▸ EXERCISE INSTRUCTIONS:
Lay out the lines of the entries below as a JSON list of strings, one string per line and with blank lines omitted. Start with the line containing "dataset 프로퍼티: DOMStringMap 객체 반환" and go through the line containing "getComputedStyle: 첫번째 인수에", including both.
===== EXTRACTED INFORMATION =====
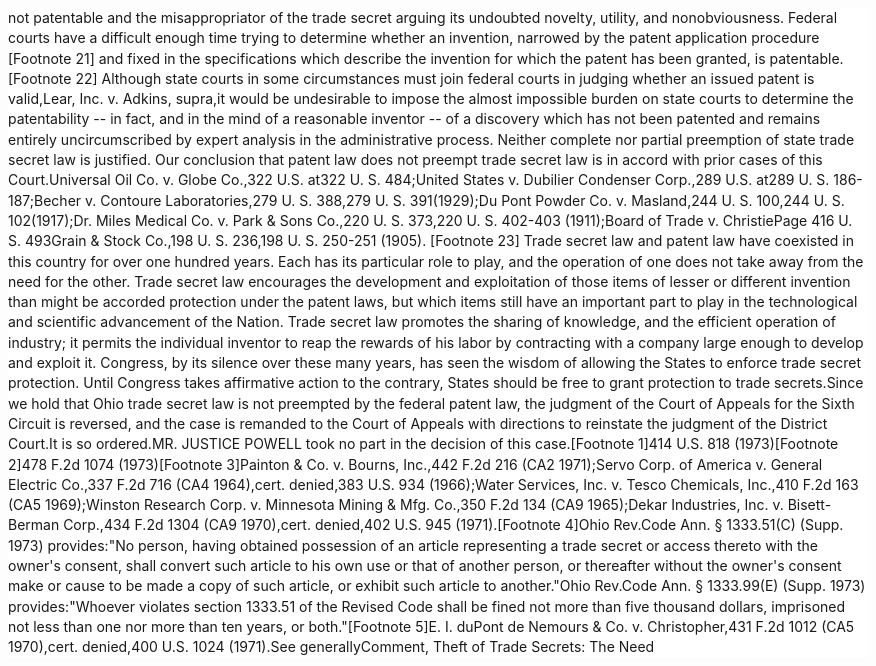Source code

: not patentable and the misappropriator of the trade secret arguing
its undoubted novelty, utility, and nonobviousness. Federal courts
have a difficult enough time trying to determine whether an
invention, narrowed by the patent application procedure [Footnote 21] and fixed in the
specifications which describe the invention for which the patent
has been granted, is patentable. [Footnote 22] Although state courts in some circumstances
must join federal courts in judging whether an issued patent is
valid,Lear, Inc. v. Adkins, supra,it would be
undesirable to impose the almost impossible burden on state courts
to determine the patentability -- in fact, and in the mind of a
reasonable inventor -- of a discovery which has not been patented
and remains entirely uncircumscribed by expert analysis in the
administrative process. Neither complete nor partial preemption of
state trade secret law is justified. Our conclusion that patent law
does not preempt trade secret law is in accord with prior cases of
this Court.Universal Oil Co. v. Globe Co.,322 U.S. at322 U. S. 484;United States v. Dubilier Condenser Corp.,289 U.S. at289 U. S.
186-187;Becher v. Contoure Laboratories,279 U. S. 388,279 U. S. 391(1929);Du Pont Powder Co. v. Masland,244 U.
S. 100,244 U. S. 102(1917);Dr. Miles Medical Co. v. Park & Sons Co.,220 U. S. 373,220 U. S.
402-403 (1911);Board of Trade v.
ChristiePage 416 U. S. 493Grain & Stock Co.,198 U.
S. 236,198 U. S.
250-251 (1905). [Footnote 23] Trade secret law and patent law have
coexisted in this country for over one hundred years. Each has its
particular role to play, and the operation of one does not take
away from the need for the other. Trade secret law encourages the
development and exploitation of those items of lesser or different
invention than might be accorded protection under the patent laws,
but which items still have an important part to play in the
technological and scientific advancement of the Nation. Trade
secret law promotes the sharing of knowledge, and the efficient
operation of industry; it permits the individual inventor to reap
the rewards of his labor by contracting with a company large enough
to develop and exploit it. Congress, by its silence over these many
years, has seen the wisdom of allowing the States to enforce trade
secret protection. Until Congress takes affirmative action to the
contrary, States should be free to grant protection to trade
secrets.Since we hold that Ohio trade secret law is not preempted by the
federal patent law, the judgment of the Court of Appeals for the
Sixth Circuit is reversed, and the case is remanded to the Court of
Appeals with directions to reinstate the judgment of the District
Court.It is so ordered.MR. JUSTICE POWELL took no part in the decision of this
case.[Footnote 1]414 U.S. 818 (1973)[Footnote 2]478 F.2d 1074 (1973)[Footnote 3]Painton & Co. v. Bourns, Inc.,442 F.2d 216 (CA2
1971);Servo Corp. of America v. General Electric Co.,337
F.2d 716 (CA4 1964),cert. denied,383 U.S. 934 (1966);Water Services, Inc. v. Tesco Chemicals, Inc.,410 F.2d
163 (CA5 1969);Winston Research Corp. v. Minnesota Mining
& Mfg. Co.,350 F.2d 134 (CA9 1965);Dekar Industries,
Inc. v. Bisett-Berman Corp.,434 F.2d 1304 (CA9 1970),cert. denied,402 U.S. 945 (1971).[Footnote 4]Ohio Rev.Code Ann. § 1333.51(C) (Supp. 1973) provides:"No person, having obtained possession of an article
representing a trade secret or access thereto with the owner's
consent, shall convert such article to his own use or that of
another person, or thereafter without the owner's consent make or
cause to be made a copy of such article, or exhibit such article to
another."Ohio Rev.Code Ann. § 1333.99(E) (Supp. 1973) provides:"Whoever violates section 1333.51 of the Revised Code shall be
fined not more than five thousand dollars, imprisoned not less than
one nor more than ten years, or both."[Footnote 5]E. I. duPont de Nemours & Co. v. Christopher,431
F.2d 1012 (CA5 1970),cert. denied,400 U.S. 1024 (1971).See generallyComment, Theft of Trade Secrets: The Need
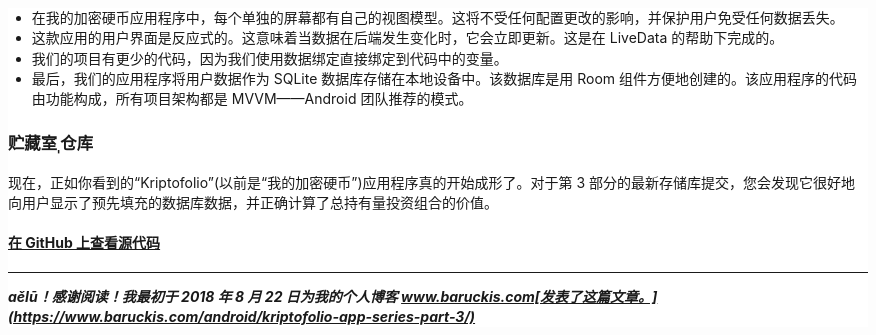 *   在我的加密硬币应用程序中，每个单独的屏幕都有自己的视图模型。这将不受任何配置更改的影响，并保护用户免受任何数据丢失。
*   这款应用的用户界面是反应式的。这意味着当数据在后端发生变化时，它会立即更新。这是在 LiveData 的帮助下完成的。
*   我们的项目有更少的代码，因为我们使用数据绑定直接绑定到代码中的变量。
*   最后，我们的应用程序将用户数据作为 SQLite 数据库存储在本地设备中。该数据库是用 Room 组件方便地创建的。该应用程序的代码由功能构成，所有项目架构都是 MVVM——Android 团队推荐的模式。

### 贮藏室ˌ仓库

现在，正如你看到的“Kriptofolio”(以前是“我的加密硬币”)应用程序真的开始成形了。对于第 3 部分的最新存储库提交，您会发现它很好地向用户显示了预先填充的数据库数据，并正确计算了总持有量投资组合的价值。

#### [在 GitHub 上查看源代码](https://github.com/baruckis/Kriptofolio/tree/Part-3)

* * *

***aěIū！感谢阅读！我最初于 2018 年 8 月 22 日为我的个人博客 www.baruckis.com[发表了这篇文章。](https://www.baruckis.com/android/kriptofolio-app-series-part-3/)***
=====
===== EXTRACTED INFORMATION =====
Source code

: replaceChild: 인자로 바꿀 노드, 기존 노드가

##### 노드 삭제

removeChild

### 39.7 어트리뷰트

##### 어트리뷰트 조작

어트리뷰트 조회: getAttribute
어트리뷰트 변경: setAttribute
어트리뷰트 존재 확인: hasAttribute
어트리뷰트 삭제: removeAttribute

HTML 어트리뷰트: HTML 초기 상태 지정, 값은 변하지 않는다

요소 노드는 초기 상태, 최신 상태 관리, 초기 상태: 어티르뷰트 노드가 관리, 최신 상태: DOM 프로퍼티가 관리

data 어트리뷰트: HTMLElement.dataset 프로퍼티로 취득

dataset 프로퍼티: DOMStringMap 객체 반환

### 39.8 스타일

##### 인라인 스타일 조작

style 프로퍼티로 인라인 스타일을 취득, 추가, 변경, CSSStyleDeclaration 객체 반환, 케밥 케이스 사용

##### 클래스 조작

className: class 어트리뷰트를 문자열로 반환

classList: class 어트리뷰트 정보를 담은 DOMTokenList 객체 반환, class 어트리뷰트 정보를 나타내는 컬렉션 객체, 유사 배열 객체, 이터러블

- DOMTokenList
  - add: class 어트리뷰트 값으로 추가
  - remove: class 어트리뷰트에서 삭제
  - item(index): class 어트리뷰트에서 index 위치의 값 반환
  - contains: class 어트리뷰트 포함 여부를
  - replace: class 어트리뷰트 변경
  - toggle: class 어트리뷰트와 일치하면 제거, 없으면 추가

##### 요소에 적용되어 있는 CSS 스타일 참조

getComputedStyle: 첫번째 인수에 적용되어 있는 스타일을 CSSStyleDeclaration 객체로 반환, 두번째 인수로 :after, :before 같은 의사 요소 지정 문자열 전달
=====
▸ TASK OUTPUT:
[
  "dataset 프로퍼티: DOMStringMap 객체 반환",
  "### 39.8 스타일",
  "##### 인라인 스타일 조작",
  "style 프로퍼티로 인라인 스타일을 취득, 추가, 변경, CSSStyleDeclaration 객체 반환, 케밥 케이스 사용",
  "##### 클래스 조작",
  "className: class 어트리뷰트를 문자열로 반환",
  "classList: class 어트리뷰트 정보를 담은 DOMTokenList 객체 반환, class 어트리뷰트 정보를 나타내는 컬렉션 객체, 유사 배열 객체, 이터러블",
  "- DOMTokenList",
  "  - add: class 어트리뷰트 값으로 추가",
  "  - remove: class 어트리뷰트에서 삭제",
  "  - item(index): class 어트리뷰트에서 index 위치의 값 반환",
  "  - contains: class 어트리뷰트 포함 여부를",
  "  - replace: class 어트리뷰트 변경",
  "  - toggle: class 어트리뷰트와 일치하면 제거, 없으면 추가",
  "##### 요소에 적용되어 있는 CSS 스타일 참조",
  "getComputedStyle: 첫번째 인수에 적용되어 있는 스타일을 CSSStyleDeclaration 객체로 반환, 두번째 인수로 :after, :before 같은 의사 요소 지정 문자열 전달"
]